Share price manipulation indeed. Since 2009, the only net sources of US equity purchases have been share buybacks and foreign money flooding in. And now we arrive at the ultimate cause, which does involve bad government policies, the world over: massive monetary stimulus that makes corporate borrowing artificially cheap and financial speculation more attractive than capital investment and hiring.
Good article Ted.
Thank you,
Someone please get this to President Trump and the US Senate ASAP before they screw up our taxes again.

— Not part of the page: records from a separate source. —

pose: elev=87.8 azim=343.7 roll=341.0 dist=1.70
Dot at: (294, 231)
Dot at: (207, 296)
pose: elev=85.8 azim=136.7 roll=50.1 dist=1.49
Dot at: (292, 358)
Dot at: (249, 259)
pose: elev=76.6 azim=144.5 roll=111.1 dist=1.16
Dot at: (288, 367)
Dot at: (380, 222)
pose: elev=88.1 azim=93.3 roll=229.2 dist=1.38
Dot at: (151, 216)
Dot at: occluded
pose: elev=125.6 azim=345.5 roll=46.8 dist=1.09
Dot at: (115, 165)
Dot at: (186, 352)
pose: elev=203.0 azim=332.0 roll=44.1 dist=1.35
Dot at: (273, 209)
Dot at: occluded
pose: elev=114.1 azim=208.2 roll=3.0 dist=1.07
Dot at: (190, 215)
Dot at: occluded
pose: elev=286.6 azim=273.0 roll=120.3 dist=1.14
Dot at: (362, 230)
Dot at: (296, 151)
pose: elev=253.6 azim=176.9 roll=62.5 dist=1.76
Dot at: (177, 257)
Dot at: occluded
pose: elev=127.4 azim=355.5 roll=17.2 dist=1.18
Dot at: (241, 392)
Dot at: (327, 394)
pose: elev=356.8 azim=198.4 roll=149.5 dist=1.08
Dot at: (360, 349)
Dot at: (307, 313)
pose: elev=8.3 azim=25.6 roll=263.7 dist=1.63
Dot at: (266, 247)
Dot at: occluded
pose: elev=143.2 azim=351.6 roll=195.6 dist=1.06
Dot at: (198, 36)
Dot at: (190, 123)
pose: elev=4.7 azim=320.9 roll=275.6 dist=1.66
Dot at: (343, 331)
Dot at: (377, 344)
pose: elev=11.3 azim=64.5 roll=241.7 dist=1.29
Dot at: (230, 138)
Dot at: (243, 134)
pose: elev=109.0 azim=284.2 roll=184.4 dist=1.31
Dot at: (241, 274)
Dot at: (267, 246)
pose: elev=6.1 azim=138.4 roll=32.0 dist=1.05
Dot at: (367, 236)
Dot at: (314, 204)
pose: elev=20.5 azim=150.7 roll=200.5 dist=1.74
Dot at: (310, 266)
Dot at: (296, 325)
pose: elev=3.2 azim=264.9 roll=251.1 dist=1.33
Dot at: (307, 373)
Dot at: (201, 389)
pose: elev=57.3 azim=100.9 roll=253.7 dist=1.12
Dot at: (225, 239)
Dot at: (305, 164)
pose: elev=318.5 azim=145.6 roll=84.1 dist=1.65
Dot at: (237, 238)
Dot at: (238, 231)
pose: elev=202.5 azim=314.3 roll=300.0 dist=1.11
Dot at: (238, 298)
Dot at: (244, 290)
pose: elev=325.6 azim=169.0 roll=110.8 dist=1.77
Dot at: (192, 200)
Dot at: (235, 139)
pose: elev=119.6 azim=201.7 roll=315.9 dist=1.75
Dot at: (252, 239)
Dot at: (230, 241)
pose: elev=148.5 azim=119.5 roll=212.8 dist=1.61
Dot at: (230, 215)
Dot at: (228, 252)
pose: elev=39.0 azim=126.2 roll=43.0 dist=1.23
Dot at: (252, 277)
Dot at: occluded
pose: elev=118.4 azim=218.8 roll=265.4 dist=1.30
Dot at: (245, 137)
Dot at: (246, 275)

Sounds to me like a perfect description of the money manipulation techniques described by Robert Prechter in a fifth wave. I enjoyed the article and learned some history too.
Dow
Sad everything becomes a political cause, the way I recall it we had both parties “leading”. Congress and the Presidency while these thefts have been going on. Ultimately the directors and stockholders allow the rape of these corporations. Executive compensation plans are submitted to shareholders, you can vote NO and send the self serving executives packing. Many large corps are burdened with poor management and multiple levels of useless puppets, You can change mgmt or change the stocks you own,
I have always been suspicious of stock buybacks. Company insiders can often buy stock, or even receive it as a bonus, then promote a buyback which often boosts the stock price to their benefit. What’s more, buybacks are usually financed, in part or wholly, with debt, which worsens the financial position of the company. If I have a stock, and a buyback is announced, I start looking for an opportune time to sell.
Ironically when queried by Bloomberg CEOs of major companies stated they would use the windfall produced by the newest round of tax cuts to increase dividends and buy back their stock. There was little mention of investing in productive assets. The markets are euphoric. This seems like the passengers on the Titanic cheering the iceberg.